┌─ Trecho do documento

Por mais que tenha sim, sido fruto desse boom que foi o indie-rock dos anos 2000, o Arctic Monkeys mostra que se o primeiro e o segundo álbum (2005 e 2007) foram de histeria, é no terceiro, Humbug (2009), a confirmação no cenário e no imaginário musical inglês que, além da guinada a novos gêneros musicais, o diferencial sempre foi a letra. Claro, as guitarras são incríveis, a melodia, a harmonia, a bateria, os riffs etc etc etc.
Mas é a letra. o Arctic Monkeys é, acima de tudo, a letra.
E assim, chegamos em Cornerstone (2009).
(O Matheus de 2013 meio que tinha um ponto, né? Câmera ruim trazendo o hipster-vintage, o cara magrinho de suéter vermelho, cabelinho bagunçado e a clara tentativa de seduzência… mas eu não tô voltando com isso! Foco!)

└─
┌─ Dados fornecidos

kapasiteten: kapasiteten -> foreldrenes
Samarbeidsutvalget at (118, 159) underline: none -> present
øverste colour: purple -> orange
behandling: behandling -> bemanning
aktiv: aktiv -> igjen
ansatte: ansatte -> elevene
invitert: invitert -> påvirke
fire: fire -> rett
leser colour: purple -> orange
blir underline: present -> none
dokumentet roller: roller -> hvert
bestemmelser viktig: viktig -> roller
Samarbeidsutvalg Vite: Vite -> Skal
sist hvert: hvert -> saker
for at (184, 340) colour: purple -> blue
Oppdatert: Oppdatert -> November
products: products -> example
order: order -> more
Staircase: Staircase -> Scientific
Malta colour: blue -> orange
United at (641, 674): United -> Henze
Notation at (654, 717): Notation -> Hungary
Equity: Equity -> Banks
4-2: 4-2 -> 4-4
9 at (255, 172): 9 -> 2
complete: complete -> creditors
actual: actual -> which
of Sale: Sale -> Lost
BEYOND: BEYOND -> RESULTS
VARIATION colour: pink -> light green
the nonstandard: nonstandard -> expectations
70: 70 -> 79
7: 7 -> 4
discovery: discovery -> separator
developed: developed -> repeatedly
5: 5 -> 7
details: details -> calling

└─

Segundo o trecho sobre o Arctic Monkeys, o que sempre foi o diferencial da banda?

- _Resposta_:
A letra.